Let us assume that the polar coordinates of the tangent be \[(r',\phi )\]. Therefore, we get
\[ \Rightarrow \dfrac{{2a}}{{r'}} = \cos (\phi - \alpha ) - \cos \phi \]……….. (1)
\[ \Rightarrow \dfrac{{2a}}{{r'}} = \cos (\phi - \beta ) - \cos \phi \]……….. (2)
Now by solving the equation (1) and (2) we get
\[ \Rightarrow \cos (\phi - \alpha ) = \cos (\phi - \beta )\]
\[ \Rightarrow \phi - \alpha = \phi - \beta \]
\[ \Rightarrow \phi = \dfrac{{\alpha + \beta }}{2}\]
Now we will substitute the value of\[\phi \] in the equation (1). So, we get
\[ \Rightarrow \dfrac{{2a}}{{r'}} = \cos (\dfrac{{\alpha + \beta }}{2} - \alpha ) - \cos \dfrac{{\alpha + \beta }}{2}\]
\[ \Rightarrow \dfrac{{2a}}{{r'}} = \cos (\dfrac{{\alpha - \beta }}{2}) - \cos \dfrac{{\alpha + \beta }}{2}\]
Now by using the property of trigonometry, \[\cos \dfrac{{a - b}}{2} - \cos \dfrac{{a + b}}{2} = 2\sin \dfrac{a}{2}\sin \dfrac{b}{2}\], we can rewrite above equation as
\[ \Rightarrow \dfrac{{2a}}{{r'}} = 2\sin \dfrac{\alpha }{2}\sin \dfrac{\beta }{2}\]
We can write \[r'\]as ST.
\[ \Rightarrow \dfrac{a}{{ST}} = \sin \dfrac{\alpha }{2}\sin \dfrac{\beta }{2}\]

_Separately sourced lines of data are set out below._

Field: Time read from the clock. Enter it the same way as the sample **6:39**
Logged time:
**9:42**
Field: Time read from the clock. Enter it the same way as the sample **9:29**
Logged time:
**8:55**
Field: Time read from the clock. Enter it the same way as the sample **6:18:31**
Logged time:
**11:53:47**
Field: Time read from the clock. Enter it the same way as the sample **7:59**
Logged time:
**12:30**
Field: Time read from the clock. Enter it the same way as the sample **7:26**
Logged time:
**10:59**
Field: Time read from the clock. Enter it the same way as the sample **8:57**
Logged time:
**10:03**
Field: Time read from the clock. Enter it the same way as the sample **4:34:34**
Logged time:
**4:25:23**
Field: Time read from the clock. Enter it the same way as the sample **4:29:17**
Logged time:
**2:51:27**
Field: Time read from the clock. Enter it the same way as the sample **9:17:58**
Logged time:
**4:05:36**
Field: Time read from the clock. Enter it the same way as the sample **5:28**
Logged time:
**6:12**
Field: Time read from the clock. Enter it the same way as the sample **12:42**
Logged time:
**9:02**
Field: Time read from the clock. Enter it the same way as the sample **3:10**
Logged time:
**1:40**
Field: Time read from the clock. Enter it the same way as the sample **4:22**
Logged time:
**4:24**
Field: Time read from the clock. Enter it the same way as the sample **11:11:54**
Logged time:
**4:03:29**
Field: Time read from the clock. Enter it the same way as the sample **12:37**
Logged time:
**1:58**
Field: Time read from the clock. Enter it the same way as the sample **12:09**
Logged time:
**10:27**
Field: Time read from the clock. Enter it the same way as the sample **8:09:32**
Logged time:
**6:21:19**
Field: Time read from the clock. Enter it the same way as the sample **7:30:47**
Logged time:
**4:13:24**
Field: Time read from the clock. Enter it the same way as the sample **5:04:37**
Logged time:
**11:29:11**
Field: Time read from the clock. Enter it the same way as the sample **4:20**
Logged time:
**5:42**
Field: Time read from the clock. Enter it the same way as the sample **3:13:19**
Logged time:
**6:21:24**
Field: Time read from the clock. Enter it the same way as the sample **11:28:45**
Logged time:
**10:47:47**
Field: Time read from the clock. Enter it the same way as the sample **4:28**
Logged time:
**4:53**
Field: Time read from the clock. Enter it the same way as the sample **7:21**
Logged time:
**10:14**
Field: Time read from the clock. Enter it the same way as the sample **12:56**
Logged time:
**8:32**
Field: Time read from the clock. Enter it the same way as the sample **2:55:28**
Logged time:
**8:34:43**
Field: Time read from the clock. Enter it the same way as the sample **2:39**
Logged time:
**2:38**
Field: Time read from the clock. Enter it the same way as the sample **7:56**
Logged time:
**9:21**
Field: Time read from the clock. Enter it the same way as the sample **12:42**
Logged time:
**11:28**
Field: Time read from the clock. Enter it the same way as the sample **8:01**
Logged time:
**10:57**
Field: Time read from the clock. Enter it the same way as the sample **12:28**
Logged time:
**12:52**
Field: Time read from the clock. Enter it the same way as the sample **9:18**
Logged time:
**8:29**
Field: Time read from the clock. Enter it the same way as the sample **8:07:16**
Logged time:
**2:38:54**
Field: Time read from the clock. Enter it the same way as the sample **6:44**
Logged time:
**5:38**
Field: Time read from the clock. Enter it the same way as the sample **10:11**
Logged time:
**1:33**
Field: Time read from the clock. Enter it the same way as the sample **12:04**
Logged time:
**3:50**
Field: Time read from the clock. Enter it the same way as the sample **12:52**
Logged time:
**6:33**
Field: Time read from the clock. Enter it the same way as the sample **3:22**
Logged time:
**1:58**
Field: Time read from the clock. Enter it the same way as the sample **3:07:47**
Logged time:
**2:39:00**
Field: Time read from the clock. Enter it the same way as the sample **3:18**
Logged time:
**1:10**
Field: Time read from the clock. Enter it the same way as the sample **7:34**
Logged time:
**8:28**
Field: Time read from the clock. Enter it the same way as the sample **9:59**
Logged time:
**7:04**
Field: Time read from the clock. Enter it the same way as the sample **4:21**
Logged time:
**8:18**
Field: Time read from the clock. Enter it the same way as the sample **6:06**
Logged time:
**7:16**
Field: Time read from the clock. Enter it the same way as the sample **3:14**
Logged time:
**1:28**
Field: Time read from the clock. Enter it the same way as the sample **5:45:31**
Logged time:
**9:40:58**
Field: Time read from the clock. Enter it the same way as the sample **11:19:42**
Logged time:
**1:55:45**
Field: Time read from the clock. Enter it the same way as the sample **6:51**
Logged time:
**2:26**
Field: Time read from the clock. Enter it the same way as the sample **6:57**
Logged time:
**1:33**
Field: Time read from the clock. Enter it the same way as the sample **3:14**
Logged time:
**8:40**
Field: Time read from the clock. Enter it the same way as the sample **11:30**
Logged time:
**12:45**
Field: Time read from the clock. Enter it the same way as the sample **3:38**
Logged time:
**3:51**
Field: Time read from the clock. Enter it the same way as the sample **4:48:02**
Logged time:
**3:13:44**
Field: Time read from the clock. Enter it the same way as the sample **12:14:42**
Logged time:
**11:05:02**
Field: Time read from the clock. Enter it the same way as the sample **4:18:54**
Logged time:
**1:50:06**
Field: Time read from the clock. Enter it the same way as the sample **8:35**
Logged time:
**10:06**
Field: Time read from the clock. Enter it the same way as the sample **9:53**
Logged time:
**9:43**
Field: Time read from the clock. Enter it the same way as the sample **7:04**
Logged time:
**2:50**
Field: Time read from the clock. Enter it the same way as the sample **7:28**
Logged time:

\[ \Rightarrow {\rm{ST}} = a{\rm{ }}\cos ec\dfrac{\alpha }{2}\cos ec\dfrac{\beta }{2}\]
Now squaring both sides, we get
\[ \Rightarrow {\rm{S}}{{\rm{T}}^2} = {a^2}{\rm{ }}\cos e{c^2}\dfrac{\alpha }{2}\cos e{c^2}\dfrac{\beta }{2}\]
We can write the above equation as
\[ \Rightarrow {\rm{S}}{{\rm{T}}^2} = \left( {a{\rm{ }}\cos e{c^2}\dfrac{\alpha }{2}} \right)\left( {a{\rm{ }}\cos e{c^2}\dfrac{\beta }{2}} \right)\]
We know that \[{\rm{SP}} = a\cos e{c^2}\dfrac{\alpha }{2}\] and \[{\rm{SQ}} = a\cos e{c^2}\dfrac{\beta }{2}\]. Therefore we get
\[{\rm{S}}{{\rm{T}}^2} = {\rm{SP}} \cdot {\rm{SQ}}\]

Hence, we proved the equation.

Note:
We should know the different properties of the trigonometric function and the equation in polar form of a parabola. It is also important to remember in which quadrant the function is positive or negative. In the first quadrant all the functions i.e. sin, cos, tan, cot, sec, cosec are positive. In the second quadrant only sin and cosec function are positive and all the other functions are negative. In the third quadrant only tan and cot functions are positive and in the fourth quadrant only cos and sec function is positive.